The competent person charged with air monitoring must test for oxygen content before testing for air contaminants. All underground work areas must be tested as often as necessary to verify that the atmosphere at normal atmospheric pressure remains within the acceptable parameters of 19.5 and 22 percent oxygen.

Problems of noise and illumination, always a matter of concern in underground workings, are being addressed through the identification, development and incorporation of specific design requirement for mine machinery and mining environment.

Ground support of underground areas.

A competent person must inspect the roof, face, and walls of the work areas at the beginning of each shift and as often as necessary to ensure ground stability. B the ground conditions along all haulage ways and travel ways must also be inspected as frequently as necessary to ensure safe passage and loose ground considered to be hazardous to employees must be scaled, supported or taken down.
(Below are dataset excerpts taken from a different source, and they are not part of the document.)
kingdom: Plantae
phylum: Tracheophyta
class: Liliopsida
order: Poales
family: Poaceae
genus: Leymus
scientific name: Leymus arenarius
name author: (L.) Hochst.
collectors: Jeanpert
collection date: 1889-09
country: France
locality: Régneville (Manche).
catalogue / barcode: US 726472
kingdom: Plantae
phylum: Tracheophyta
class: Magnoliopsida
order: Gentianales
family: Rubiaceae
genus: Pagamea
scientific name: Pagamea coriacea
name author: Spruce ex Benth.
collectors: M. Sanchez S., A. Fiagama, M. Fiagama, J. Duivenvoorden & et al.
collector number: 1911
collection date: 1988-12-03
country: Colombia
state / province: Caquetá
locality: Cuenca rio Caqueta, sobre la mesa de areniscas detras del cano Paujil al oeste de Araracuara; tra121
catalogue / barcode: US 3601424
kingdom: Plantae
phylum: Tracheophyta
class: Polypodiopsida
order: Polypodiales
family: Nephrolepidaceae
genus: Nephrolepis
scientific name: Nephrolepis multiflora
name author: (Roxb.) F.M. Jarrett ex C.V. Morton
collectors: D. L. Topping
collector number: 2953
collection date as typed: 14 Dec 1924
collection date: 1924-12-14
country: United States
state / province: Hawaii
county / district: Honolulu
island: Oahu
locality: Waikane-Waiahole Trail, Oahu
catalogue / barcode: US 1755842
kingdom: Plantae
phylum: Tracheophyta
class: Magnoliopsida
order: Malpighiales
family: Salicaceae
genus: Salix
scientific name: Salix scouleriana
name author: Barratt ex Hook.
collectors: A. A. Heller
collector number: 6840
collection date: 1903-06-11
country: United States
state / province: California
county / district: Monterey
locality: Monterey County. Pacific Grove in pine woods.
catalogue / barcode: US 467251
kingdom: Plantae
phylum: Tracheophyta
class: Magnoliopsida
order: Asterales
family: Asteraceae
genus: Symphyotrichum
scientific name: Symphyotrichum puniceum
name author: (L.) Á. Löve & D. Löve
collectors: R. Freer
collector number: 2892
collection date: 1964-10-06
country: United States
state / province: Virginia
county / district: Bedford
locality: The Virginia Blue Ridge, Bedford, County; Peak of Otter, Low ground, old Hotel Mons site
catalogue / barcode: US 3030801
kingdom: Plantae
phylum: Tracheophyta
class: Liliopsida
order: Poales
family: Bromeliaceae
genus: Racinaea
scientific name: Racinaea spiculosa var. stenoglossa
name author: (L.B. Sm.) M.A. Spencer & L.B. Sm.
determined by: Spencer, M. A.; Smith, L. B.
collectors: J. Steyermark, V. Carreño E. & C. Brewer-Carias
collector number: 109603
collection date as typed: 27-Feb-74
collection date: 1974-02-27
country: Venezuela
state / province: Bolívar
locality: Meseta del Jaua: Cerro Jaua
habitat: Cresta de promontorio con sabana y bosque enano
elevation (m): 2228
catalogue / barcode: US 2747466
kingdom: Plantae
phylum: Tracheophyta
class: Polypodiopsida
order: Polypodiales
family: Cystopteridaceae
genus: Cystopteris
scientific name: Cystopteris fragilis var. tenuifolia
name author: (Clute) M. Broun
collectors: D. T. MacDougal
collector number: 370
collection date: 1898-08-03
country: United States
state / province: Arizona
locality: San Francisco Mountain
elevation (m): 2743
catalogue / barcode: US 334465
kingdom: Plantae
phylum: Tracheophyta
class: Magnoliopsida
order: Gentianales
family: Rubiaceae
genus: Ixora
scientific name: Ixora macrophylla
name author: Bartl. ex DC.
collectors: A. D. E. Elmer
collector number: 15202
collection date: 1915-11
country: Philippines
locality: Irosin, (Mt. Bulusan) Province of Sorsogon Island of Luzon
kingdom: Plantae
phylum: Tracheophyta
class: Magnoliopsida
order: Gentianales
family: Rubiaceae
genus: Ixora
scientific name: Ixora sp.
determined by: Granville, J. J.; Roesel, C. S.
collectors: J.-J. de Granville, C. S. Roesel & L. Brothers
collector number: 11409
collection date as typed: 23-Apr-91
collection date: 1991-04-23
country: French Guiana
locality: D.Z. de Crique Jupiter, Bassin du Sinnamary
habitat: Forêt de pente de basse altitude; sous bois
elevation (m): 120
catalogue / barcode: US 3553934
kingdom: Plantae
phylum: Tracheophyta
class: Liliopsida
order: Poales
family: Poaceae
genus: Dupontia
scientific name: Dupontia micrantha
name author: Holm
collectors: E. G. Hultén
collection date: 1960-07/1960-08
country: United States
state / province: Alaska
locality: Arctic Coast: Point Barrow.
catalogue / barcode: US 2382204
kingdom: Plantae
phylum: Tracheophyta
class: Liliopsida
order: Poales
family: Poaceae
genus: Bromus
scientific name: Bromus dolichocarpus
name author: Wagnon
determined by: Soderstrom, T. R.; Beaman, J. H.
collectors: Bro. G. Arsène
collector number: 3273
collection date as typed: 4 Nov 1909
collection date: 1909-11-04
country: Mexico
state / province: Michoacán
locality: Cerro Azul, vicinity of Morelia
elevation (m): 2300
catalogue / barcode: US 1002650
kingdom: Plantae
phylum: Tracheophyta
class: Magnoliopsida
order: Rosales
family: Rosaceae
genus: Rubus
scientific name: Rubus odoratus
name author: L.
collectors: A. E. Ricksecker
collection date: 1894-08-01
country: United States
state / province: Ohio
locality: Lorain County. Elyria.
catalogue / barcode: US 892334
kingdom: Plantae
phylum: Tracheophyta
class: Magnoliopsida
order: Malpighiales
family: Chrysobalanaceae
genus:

Employees involved in installing ground support system must be adequately protected from the hazards of loose ground. Any dislodged or damaged ground supports that create a hazardous condition must be promptly repaired or replaced. The new supports must be installed before removing the damaged supports.

Hazards, accidents and disasters

The term hazard is used here to describe an unsafe situation in a mine. This may be an unsafe physical condition or unsafe acts on miners. For example, methane is a source of hazard.

An accident is the realization of a hazard. If a large number of people are in fact killed, it is deemed a disaster.

Hazard control approaches

As distinct from practices in many other industries, the mine working environment cannot be precisely controlled. Also the environment is constantly changing. It is virtually impossible to foresee all the possible hazard and therefore, to take precautions against each of them.

Medical examination

Pre- employment physical examinations are periodic continuing examinations are required to assure that employees’ health and physical conditions are routinely monitored and documented. These examinations may reveal physical problems such as hearing loss, loss of vision, heart problems, arthritic conditions, lung impairment.

Miner training must emphasize both general and job-specific health and safety aspects and improvement of production and maintenance skills.

The enhancement of personnel health and safety in mines requires an understanding of the hazards and the requirements for their control. In addition to the learning experience from the lamentable history of accidents and disasters in mines, there is critical need to reduce the risks of mine hazard are resulting accidents through the application of such proactive analysis technique as systems safety analysis and disaster simulation for the identification of new hazards.

III. Answer the following questions.

1. What hazards underground do you know?
2. What is underground ventilation provided for?
3. What happens if there are too much noxious gases present underground?
4. What is the minimum amount of a fresh air that should be present underground?
5. In what cases an open fire is allowed underground?
6. Why is smoking prohibited underground?
7. Why is air monitoring should be carried out on a constant basis?
8. What percentage of oxygen must be present underground for miners breathing?
9. How can an excessive noise cause troubles to miners?
10. Why should a mine roof be supported and how is it conducted?
11. How can you define a disaster?
12. Why medical examination is so important for the miners?